Everything from the line containing "- house plant [22,228,98,349]" to the final line of the records below should be given again exactly, and nothing else.

● **Extracted records**:
#####

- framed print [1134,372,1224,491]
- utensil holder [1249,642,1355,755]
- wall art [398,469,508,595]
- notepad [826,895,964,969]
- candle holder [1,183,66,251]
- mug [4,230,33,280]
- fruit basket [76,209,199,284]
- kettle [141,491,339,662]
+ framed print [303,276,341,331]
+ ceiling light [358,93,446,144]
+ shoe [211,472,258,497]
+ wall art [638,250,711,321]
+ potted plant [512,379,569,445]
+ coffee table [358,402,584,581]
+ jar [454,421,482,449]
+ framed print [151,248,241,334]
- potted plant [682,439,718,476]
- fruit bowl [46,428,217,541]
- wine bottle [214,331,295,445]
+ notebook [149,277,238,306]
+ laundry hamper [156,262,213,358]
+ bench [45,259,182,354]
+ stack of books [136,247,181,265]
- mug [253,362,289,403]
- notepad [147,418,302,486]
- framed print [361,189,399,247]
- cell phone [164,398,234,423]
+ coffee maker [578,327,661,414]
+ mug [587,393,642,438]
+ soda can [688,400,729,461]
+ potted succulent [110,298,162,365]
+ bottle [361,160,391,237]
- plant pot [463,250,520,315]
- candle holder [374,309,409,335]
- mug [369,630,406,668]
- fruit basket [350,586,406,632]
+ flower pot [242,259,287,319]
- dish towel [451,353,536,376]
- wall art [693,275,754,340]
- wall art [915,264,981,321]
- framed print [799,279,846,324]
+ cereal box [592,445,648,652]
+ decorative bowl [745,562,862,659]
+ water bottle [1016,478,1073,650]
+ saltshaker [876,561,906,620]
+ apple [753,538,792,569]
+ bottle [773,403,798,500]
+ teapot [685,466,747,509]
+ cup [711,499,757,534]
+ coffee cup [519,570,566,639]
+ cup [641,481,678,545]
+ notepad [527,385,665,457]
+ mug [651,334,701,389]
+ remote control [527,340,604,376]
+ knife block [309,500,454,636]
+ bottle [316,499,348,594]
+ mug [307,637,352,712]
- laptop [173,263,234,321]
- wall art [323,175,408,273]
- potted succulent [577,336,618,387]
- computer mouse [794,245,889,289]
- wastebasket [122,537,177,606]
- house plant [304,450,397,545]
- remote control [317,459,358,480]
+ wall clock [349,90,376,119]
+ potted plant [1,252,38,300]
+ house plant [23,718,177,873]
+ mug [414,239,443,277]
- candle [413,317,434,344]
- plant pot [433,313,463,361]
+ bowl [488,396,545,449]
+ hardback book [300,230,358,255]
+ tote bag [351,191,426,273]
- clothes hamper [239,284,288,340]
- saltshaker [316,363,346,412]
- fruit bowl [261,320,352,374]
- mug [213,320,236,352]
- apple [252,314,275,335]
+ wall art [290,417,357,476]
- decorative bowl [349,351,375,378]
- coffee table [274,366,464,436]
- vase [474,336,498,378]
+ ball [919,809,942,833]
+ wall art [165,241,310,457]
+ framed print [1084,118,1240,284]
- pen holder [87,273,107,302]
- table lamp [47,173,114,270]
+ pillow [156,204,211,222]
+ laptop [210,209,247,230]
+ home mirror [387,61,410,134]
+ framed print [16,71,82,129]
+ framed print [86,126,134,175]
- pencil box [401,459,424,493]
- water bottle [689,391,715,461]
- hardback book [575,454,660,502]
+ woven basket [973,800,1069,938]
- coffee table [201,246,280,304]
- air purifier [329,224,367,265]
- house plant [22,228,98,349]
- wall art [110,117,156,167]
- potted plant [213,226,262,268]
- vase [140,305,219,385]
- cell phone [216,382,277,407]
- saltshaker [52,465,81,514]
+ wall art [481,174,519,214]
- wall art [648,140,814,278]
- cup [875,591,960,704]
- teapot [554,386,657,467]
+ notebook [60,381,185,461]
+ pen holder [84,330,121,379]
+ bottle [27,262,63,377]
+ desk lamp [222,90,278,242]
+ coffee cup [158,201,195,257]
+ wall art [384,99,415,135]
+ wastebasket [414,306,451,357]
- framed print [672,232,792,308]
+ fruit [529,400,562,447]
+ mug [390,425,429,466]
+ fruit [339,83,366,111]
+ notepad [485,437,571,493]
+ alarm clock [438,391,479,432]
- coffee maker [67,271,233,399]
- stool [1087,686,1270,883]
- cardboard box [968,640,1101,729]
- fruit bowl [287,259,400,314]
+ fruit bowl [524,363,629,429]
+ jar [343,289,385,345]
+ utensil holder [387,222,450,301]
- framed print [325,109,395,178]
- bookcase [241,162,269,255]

#####

● **Solved exercise**:
- house plant [22,228,98,349]
- wall art [110,117,156,167]
- potted plant [213,226,262,268]
- vase [140,305,219,385]
- cell phone [216,382,277,407]
- saltshaker [52,465,81,514]
+ wall art [481,174,519,214]
- wall art [648,140,814,278]
- cup [875,591,960,704]
- teapot [554,386,657,467]
+ notebook [60,381,185,461]
+ pen holder [84,330,121,379]
+ bottle [27,262,63,377]
+ desk lamp [222,90,278,242]
+ coffee cup [158,201,195,257]
+ wall art [384,99,415,135]
+ wastebasket [414,306,451,357]
- framed print [672,232,792,308]
+ fruit [529,400,562,447]
+ mug [390,425,429,466]
+ fruit [339,83,366,111]
+ notepad [485,437,571,493]
+ alarm clock [438,391,479,432]
- coffee maker [67,271,233,399]
- stool [1087,686,1270,883]
- cardboard box [968,640,1101,729]
- fruit bowl [287,259,400,314]
+ fruit bowl [524,363,629,429]
+ jar [343,289,385,345]
+ utensil holder [387,222,450,301]
- framed print [325,109,395,178]
- bookcase [241,162,269,255]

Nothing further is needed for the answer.